> Directive
Leave out the pictures and print the rest of the entries exactly as they stand.

> Extracted data
■ ■ ■ ■ ■

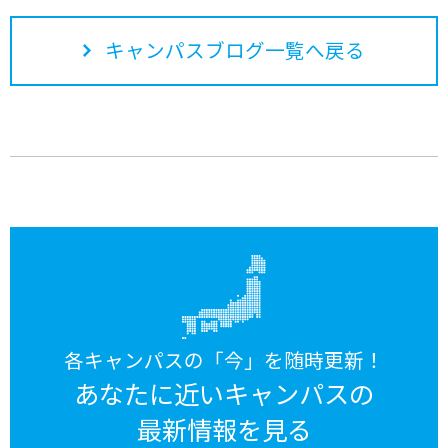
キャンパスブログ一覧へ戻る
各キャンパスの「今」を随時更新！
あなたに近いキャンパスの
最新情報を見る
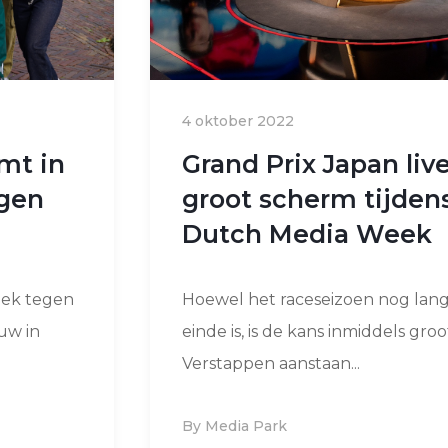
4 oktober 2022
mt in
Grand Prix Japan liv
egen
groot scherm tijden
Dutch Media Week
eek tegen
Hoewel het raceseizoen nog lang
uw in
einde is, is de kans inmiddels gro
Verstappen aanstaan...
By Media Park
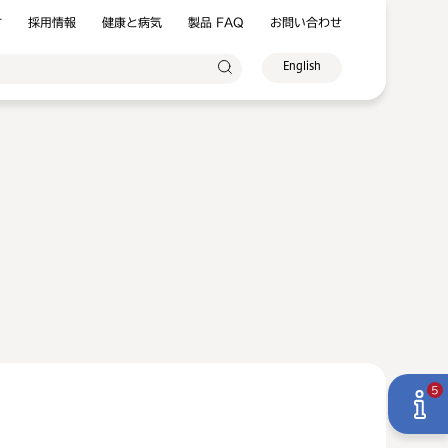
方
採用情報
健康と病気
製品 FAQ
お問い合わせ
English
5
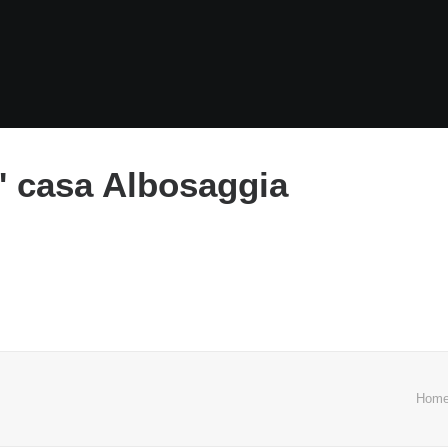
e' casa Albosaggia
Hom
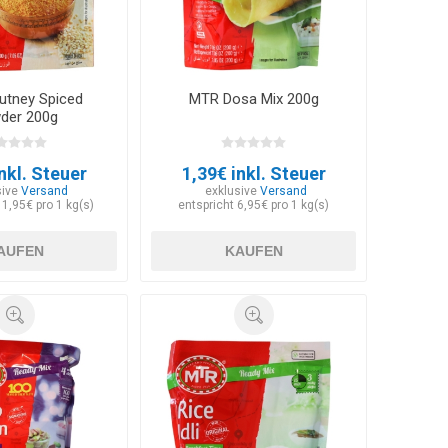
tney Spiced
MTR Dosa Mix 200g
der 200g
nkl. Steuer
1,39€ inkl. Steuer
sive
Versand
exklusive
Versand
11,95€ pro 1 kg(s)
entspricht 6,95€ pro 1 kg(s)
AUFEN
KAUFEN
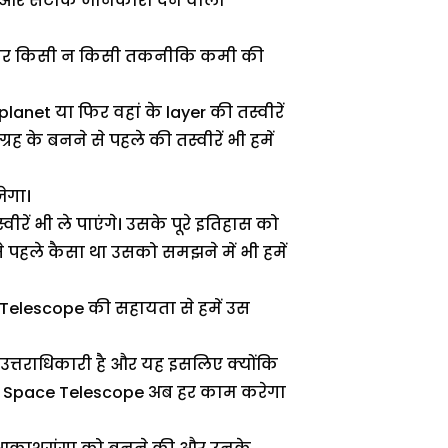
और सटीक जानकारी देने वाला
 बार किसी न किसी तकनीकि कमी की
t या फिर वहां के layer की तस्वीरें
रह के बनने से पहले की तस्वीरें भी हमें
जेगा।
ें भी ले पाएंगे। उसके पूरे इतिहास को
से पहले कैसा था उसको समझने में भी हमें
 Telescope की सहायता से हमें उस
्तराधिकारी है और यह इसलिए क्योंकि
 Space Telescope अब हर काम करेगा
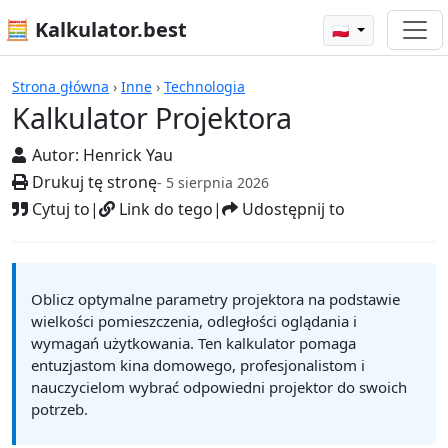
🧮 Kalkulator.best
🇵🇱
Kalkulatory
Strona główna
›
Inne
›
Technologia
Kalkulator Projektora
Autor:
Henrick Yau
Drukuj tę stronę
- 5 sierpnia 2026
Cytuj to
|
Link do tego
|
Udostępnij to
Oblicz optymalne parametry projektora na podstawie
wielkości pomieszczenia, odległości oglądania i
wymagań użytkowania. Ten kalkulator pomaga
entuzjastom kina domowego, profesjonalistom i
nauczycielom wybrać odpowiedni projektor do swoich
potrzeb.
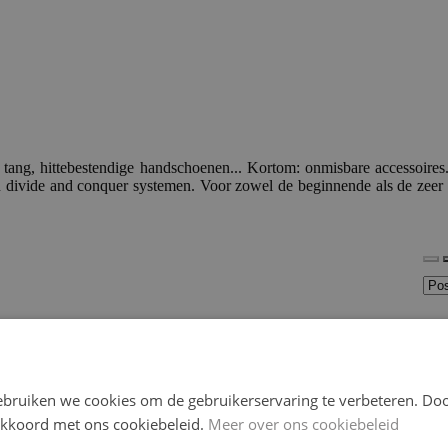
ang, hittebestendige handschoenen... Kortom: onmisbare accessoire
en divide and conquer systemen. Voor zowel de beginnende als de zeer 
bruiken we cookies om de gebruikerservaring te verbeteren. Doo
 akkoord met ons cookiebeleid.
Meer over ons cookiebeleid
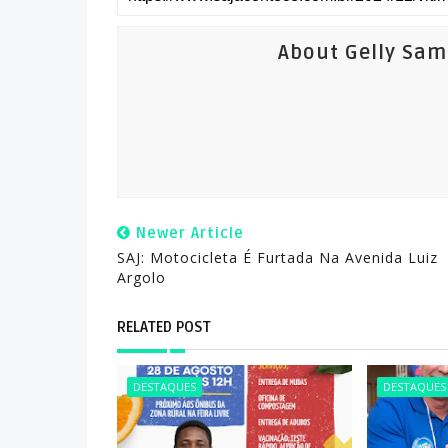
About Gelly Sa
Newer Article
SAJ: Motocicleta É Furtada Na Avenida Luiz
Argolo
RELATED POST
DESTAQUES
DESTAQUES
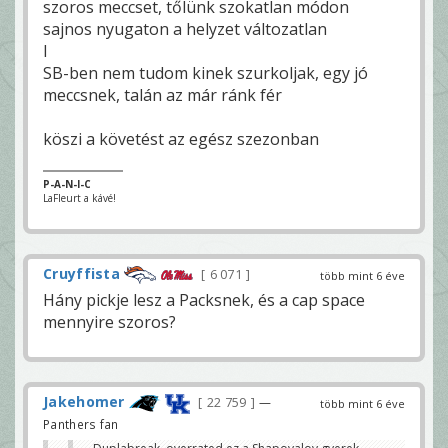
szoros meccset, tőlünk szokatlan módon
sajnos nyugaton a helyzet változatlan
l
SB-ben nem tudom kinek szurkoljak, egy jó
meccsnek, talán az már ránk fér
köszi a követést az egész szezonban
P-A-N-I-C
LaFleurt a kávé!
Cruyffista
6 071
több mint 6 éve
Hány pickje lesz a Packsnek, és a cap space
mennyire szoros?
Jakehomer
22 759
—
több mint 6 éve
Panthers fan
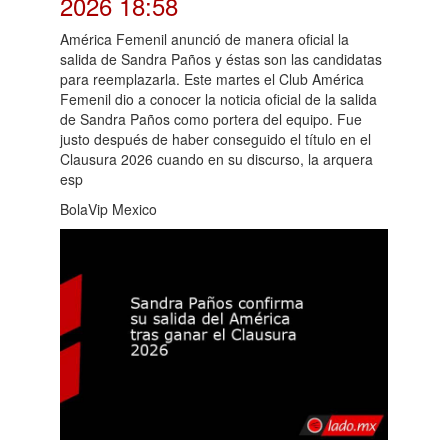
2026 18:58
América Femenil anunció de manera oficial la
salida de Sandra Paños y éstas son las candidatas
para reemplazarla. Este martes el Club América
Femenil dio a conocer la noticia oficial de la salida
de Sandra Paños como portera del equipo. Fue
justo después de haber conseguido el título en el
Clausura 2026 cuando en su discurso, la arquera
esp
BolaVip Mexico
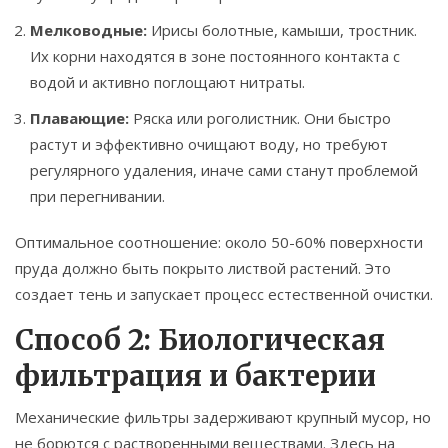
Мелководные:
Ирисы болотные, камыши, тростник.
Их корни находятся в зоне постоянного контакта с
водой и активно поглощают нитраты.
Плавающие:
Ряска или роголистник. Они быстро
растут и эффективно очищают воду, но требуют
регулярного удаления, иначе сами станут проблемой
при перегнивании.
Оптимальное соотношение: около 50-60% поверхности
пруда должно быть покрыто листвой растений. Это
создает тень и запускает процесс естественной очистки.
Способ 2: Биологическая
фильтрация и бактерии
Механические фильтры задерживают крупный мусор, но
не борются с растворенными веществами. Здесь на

■ ■ ■ ■ ■

> Exercise response
キャンパスブログ一覧へ戻る
各キャンパスの「今」を随時更新！
あなたに近いキャンパスの
最新情報を見る
4 oktober 2022
mt in
Grand Prix Japan liv
egen
groot scherm tijden
Dutch Media Week
eek tegen
Hoewel het raceseizoen nog lang
uw in
einde is, is de kans inmiddels gro
Verstappen aanstaan...
By Media Park
方
採用情報
健康と病気
製品 FAQ
お問い合わせ
English
5
e' casa Albosaggia
Hom
tney Spiced
MTR Dosa Mix 200g
der 200g
nkl. Steuer
1,39€ inkl. Steuer
sive
Versand
exklusive
Versand
11,95€ pro 1 kg(s)
entspricht 6,95€ pro 1 kg(s)
AUFEN
KAUFEN
और सटीक जानकारी देने वाला
 बार किसी न किसी तकनीकि कमी की
t या फिर वहां के layer की तस्वीरें
रह के बनने से पहले की तस्वीरें भी हमें
जेगा।
ें भी ले पाएंगे। उसके पूरे इतिहास को
से पहले कैसा था उसको समझने में भी हमें
 Telescope की सहायता से हमें उस
्तराधिकारी है और यह इसलिए क्योंकि
 Space Telescope अब हर काम करेगा
🧮 Kalkulator.best
🇵🇱
Kalkulatory
Strona główna
›
Inne
›
Technologia
Kalkulator Projektora
Autor:
Henrick Yau
Drukuj tę stronę
- 5 sierpnia 2026
Cytuj to
|
Link do tego
|
Udostępnij to
Oblicz optymalne parametry projektora na podstawie
wielkości pomieszczenia, odległości oglądania i
wymagań użytkowania. Ten kalkulator pomaga
entuzjastom kina domowego, profesjonalistom i
nauczycielom wybrać odpowiedni projektor do swoich
potrzeb.
ang, hittebestendige handschoenen... Kortom: onmisbare accessoire
en divide and conquer systemen. Voor zowel de beginnende als de zeer 
bruiken we cookies om de gebruikerservaring te verbeteren. Doo
 akkoord met ons cookiebeleid.
Meer over ons cookiebeleid
About Gelly Sa
Newer Article
SAJ: Motocicleta É Furtada Na Avenida Luiz
Argolo
RELATED POST
DESTAQUES
DESTAQUES
szoros meccset, tőlünk szokatlan módon
sajnos nyugaton a helyzet változatlan
l
SB-ben nem tudom kinek szurkoljak, egy jó
meccsnek, talán az már ránk fér
köszi a követést az egész szezonban
P-A-N-I-C
LaFleurt a kávé!
Cruyffista
6 071
több mint 6 éve
Hány pickje lesz a Packsnek, és a cap space
mennyire szoros?
Jakehomer
22 759
—
több mint 6 éve
Panthers fan
2026 18:58
América Femenil anunció de manera oficial la
salida de Sandra Paños y éstas son las candidatas
para reemplazarla. Este martes el Club América
Femenil dio a conocer la noticia oficial de la salida
de Sandra Paños como portera del equipo. Fue
justo después de haber conseguido el título en el
Clausura 2026 cuando en su discurso, la arquera
esp
BolaVip Mexico
Мелководные:
Ирисы болотные, камыши, тростник.
Их корни находятся в зоне постоянного контакта с
водой и активно поглощают нитраты.
Плавающие:
Ряска или роголистник. Они быстро
растут и эффективно очищают воду, но требуют
регулярного удаления, иначе сами станут проблемой
при перегнивании.
Оптимальное соотношение: около 50-60% поверхности
пруда должно быть покрыто листвой растений. Это
создает тень и запускает процесс естественной очистки.
Способ 2: Биологическая
фильтрация и бактерии
Механические фильтры задерживают крупный мусор, но
не борются с растворенными веществами. Здесь на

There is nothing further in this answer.